In this Oct. 10, 2019, file photo, a Pacific Gas & Electric sign is shown outside of a PG&E building in San Francisco. Credit: Jeff Chiu | AP

SAN FRANCISCO — Pacific Gas & Electric will plead guilty to 84 counts of involuntary manslaughter for a swath of death and destruction left behind after its fraying electrical grid ignited a 2018 wildfire that decimated three Northern California towns and drove the nation’s largest utility into bankruptcy.

The plea agreement announced Monday resolves the charges facing PG&E in Butte County and marks the second time this decade that the company’s neglect has culminated in it being deemed a criminal. PG&E already is serving a five-year criminal probation imposed after it was convicted of six felony counts for falsifying records and other safety violations underlying a natural gas explosion that blew up a neighborhood and killed eight people in San Bruno, California.

As with its prior criminal conviction, no one from PG&E will go to prison for the company’s felony crimes. Instead, its plea agreement with the Butte County District Attorney’s office calls for PG&E to pay a $4 million fine, the maximum allowed. It will also help pay for efforts to restore access to water for residents affected by the loss of a canal destroyed by what became known as the Camp Fire.

“We cannot replace all that the fire destroyed, but our hope is that this plea agreement, along with our rebuilding efforts, will help the community move forward from this tragic incident,” PG&E CEO Bill Johnson said.

Butte County officials have said 85 people died in the Camp Fire. It wasn’t immediately clear why PG&E agreed to plead guilty to 84 counts of manslaughter instead of 85. Besides the litany of involuntary manslaughter, PG&E also will plead guilty to a single count of unlawfully starting a fire.

The Nov. 8, 2018, fire was fanned quickly by strong winds, forcing thousands of people to quickly flee as they tried to escape in their cars as flames from the narrow canyon communities. Survivors described caravans of vehicles engulfed by flames.

The dead were found in burned-out cars, in the smoldering ruins of their homes and next to their vehicles, apparently overcome by smoke and flames before they could get inside them.

In some cases, all that remained of the dead were charred fragments of bone so small that investigators used a wire basket to sift and sort them.

The grisly scene unfolded slightly more than a year after a series of 2017 blazes tore through Northern California and killed 2017 wildfires. Although state investigators didn’t find PG&E culpable for those fires, the company is accepting responsibility for them in its bankruptcy case as part of a $13.5 billion settlement that will pay the victims of both the 2017 and 2018 fires.
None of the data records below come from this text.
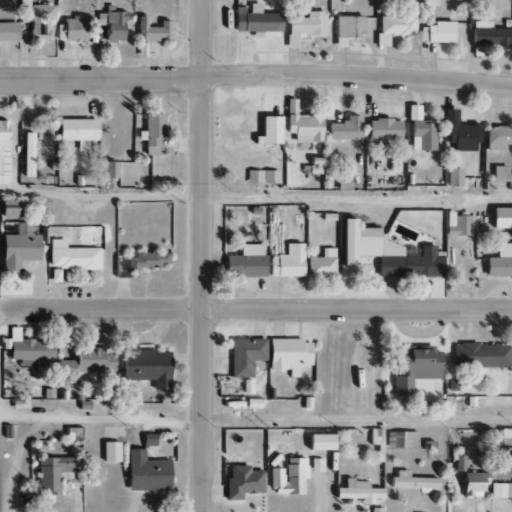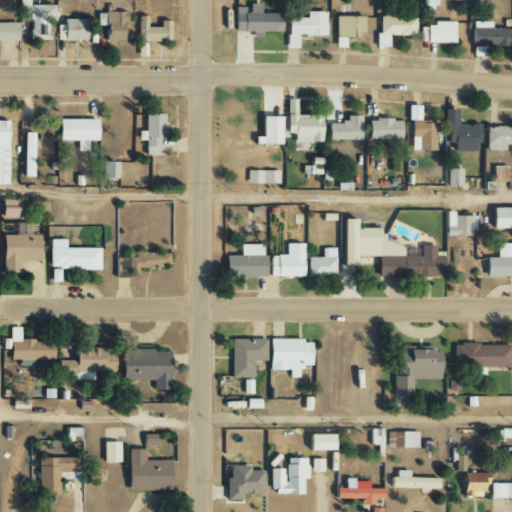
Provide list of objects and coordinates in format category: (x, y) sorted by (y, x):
building: (428, 2)
building: (36, 18)
building: (254, 19)
building: (111, 25)
building: (393, 26)
building: (303, 27)
building: (70, 30)
building: (8, 31)
building: (154, 31)
building: (437, 32)
building: (488, 34)
road: (256, 77)
building: (290, 106)
building: (303, 127)
building: (341, 127)
building: (382, 129)
building: (269, 130)
building: (76, 131)
building: (419, 131)
building: (460, 132)
building: (151, 134)
building: (497, 137)
building: (27, 154)
building: (311, 167)
building: (109, 169)
building: (498, 174)
building: (261, 177)
building: (453, 177)
road: (255, 197)
building: (8, 208)
building: (501, 218)
building: (458, 225)
building: (17, 251)
building: (385, 253)
road: (200, 255)
building: (71, 256)
building: (138, 262)
building: (245, 262)
building: (286, 262)
building: (499, 262)
building: (321, 264)
road: (256, 304)
building: (30, 349)
building: (287, 355)
building: (480, 355)
building: (244, 356)
building: (86, 363)
building: (145, 367)
building: (413, 369)
road: (356, 419)
building: (72, 434)
building: (374, 436)
building: (404, 439)
building: (147, 440)
building: (319, 442)
building: (110, 452)
building: (458, 463)
building: (315, 465)
building: (145, 472)
building: (55, 473)
building: (287, 477)
building: (410, 481)
building: (241, 482)
building: (471, 484)
building: (500, 490)
building: (356, 493)
building: (375, 510)
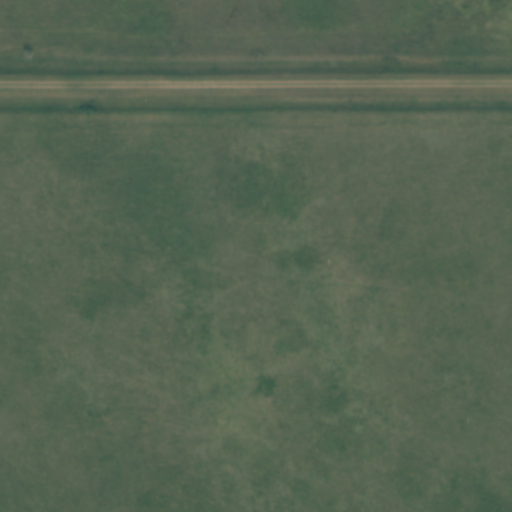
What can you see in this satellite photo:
road: (256, 80)
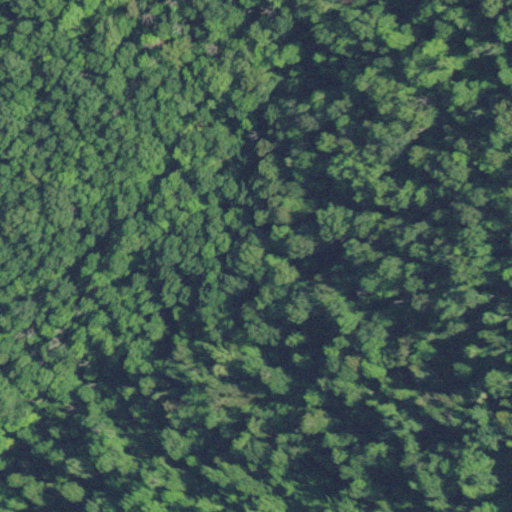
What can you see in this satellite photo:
road: (115, 147)
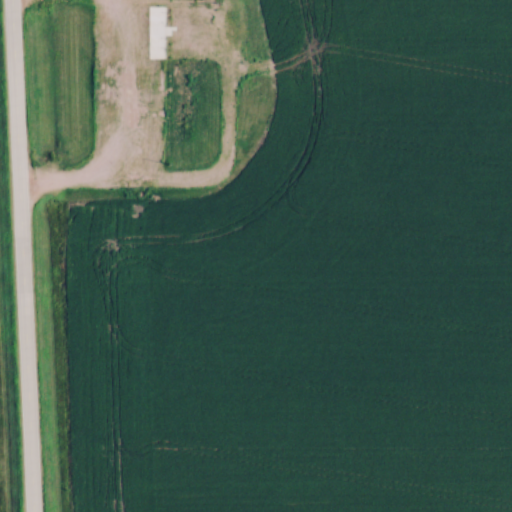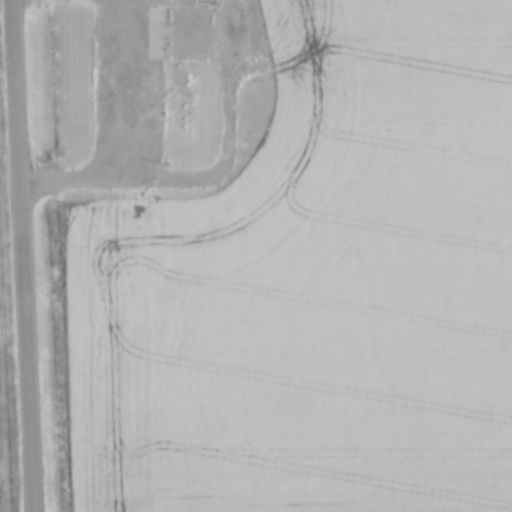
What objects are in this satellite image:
road: (21, 256)
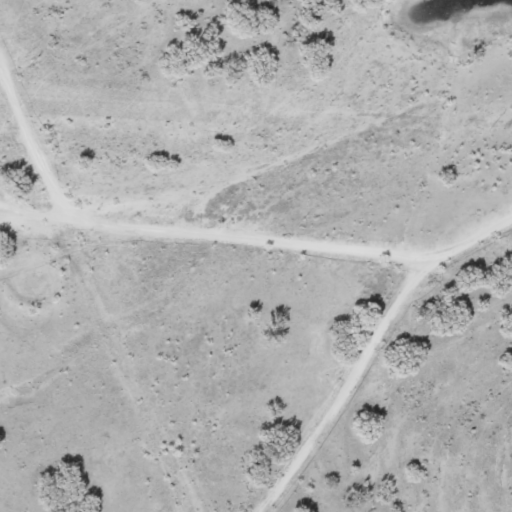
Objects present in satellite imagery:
road: (218, 199)
road: (374, 351)
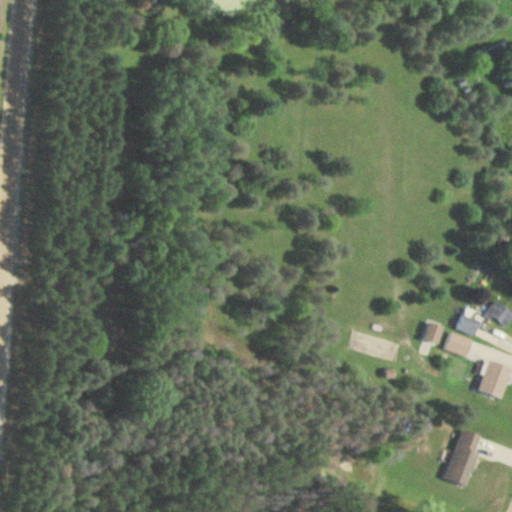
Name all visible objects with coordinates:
road: (14, 173)
building: (465, 324)
building: (494, 379)
building: (462, 457)
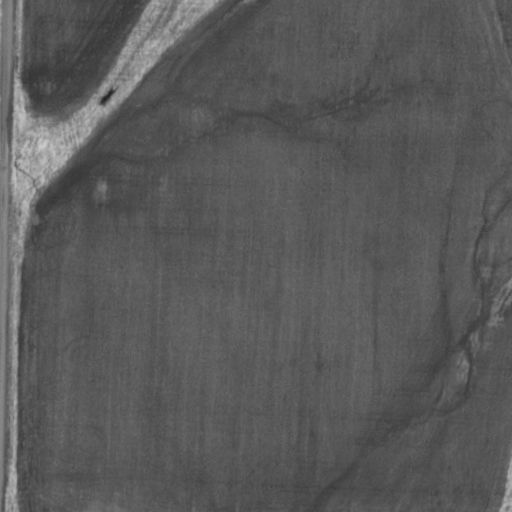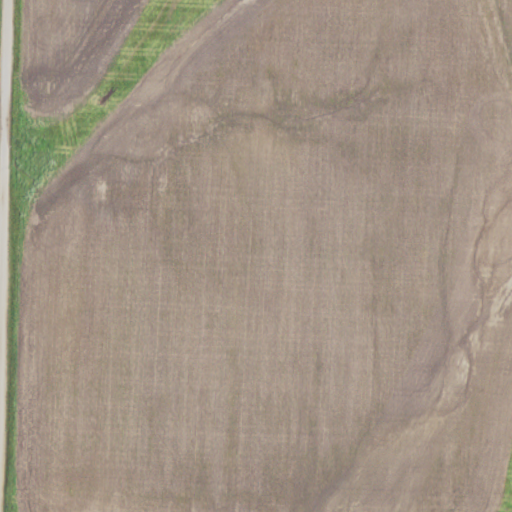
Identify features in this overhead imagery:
crop: (264, 256)
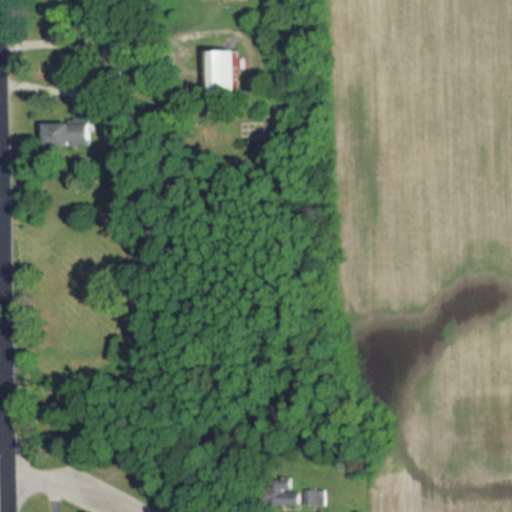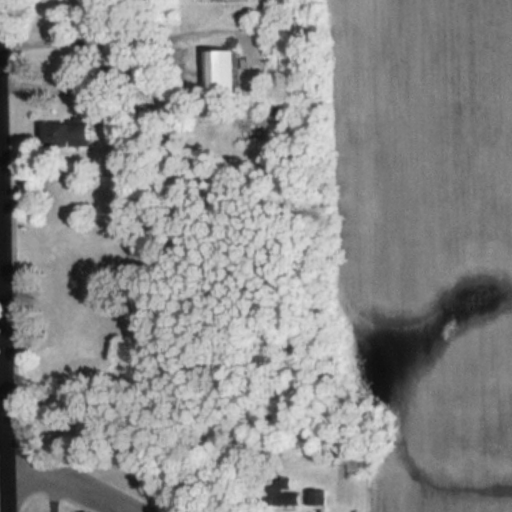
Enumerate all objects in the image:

Less than three months after the Butte County fires, PG&E filed for bankruptcy in early 2019 to help shield the utility from more than $50 billion in claimed losses stemming a badly outdated electrical grid. PG&E has settled those claims for $25.5 billion, including the fund set up for the wildfire victims.

Since the bankruptcy filing, PG&E hired Johnson as its new leader to shape up its culture as the company steps up its efforts to improve the safety and reliability of its power lines.

Johnson hailed Monday’s plea agreement as a sign that PG&E is “working to create a better future for all concerned. We want wildfire victims, our customers, our regulators and leaders to know that the lessons we learned from the Camp Fire remain a driving force for us to transform this company.”

But Johnson has previously acknowledged that will take many years to pull off while PG&E pours an estimated $40 billion into badly needed upgrades.

In the meantime, PG&E plans to periodically turn off the power during extremely windy and dry conditions to minimize fire risks in parts of a sprawling service territory that provides electricity to 16 million people. By its own admission, PG&E bungled the deliberate blackouts it imposed last autumn to the exasperation of customers and community leaders who complained about not being told the company’s lack of communication about the outages.

Both California Gov. Gavin Newsom and the head of PG&E’s chief regulator in the state, the Public Utilities Commission, have expressed doubts about whether the company has made enough changes to be trusted to change its ways. Newsom has been threatening to try to block PG&E’s plan to get out of bankruptcy this summer, although he recently dropped its previous objections to the heavy debt load that the company will take on to help pay the money it owes for the past wildfires.

The Democratic governor still hasn’t back off his demand that PG&E replace its entire 14-,member board of directors, including Johnson, to help prevent repeats of the company’s past misconduct. PG&E so far has only said it plans to replace some of the directors while resisting sweeping everyone else out.

Newsom holds unusual leverage over PG&E’s fate in bankruptcy because the company needs California’s approval of its plan to qualify for coverage from a wildfire insurance fund that the state created last summer. PG&E recently won a judge’s approval to prepare to send out a statement that will set the stage for a vote on its reorganization plan. The balloting is scheduled to be completed in mid-May, putting PG&E on track to meet a June 30 deadline to wrap up one of the most complex bankruptcy cases in U.S. history.